Other valuable inputs on the state of the industry have been made by Mr Anthony Vieira who worked in sugar for some time. In a letter to this newspaper on March 22, 2013 on the performance of the industry last year, Mr Vieira noted that the total industry production for the year 2012 was 218,069 tons, the lowest in over two decades. The production of the Skeldon factory, the centrepiece of massive expenditure by the Jagdeo administration, was a total of 33,309 tonnes of sugar. Albion for comparison sake produced 54,022 tons. “By this time, according to all of GuySuCo’s projections, Skeldon should be producing 100,000 tons of sugar”, he noted.
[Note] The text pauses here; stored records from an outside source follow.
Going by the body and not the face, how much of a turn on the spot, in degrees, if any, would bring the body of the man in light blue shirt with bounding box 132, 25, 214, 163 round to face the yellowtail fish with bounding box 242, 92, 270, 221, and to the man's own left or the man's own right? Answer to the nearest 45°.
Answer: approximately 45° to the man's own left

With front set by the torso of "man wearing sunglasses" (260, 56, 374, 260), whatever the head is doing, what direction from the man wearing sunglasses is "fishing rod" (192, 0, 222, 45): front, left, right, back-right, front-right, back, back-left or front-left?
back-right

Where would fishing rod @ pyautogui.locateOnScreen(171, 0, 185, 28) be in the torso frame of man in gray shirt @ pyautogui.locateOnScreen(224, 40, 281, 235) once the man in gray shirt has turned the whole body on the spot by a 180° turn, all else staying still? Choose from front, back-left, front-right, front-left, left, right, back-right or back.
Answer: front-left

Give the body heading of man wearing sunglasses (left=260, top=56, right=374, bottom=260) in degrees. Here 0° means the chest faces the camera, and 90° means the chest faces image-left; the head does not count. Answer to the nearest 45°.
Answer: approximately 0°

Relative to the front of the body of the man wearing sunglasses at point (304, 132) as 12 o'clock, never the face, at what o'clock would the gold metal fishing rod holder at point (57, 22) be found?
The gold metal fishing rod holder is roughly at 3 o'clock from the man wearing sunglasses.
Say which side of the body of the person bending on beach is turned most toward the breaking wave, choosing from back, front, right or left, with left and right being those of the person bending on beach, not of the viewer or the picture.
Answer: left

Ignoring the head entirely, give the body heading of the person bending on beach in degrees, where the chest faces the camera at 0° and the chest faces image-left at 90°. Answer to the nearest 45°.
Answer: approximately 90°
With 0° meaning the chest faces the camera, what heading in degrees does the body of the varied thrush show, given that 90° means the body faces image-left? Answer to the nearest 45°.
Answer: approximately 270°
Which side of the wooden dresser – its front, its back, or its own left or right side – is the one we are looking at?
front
“The disaster that is the Skeldon Sugar Modernisation Project [SSMP] continues and the time has come to ask if it is viable? At the very least a commission of enquiry should be set up to examine what has happened? and what is the way forward if in fact there is one”, Mr Vieira said. He provided figures to show that both factory and field data for Skeldon were deplorable and for the industry as a whole below what was competitive globally.
He disclosed that the yield per hectare of sugar at Skeldon was 2.81 tonnes, the lowest in the industry. Albion by comparison yielded 5.35 tonnes sugar per hectare in 2012 while the recent 30 years average was 6.17 tons sugar per hectare.
If one were to revisit Chapter Nine of Guyana’s shelved National Development Strategy on sugar which had its beginnings in 1997 one could see the cautionary tales and bright spots embedded within a larger framework which was dependent on a series of comprehensive changes in the way the entire industry from Demerara to Berbice was operated. It appeared to be a well thought out plan which is what is needed for industries like sugar which are at the mercy of vagaries both here and abroad. Whether it would have worked is certainly debatable but it had the feel of a plan which relegated politicians and political decisions to distant realms. Political intrusions and the unwillingness to make difficult choices may well be part of the reason for the present state of the industry.
The parlous state of sugar requires urgent attention. It is for the government and Parliament to seriously grapple with it. What is the right size of the industry and where is the cost of production so prohibitive and output so low it isn’t worth continuing? Are workers migrating from the industry and not being replaced by a new generation which doesn’t see a future in sugar? What can be done about the disastrous performance of the Skeldon factory and why hasn’t there been an attempt to recover the drastic losses from the contractor? Is the financial plight of GuySuCo leading to decisions which will further undermine the industry like less expenditure on fertilizers and maintenance of fields? How will the labour cost to the industry be addressed? How can field and factory performance be improved? How will the recurring problem of insufficient cane in the field and factory be tackled?
President Ramotar has a special responsibility in addressing the sugar industry and the public awaits a statement setting out a policy for the short and medium term which will form the basis of a new blueprint for GuySuCo.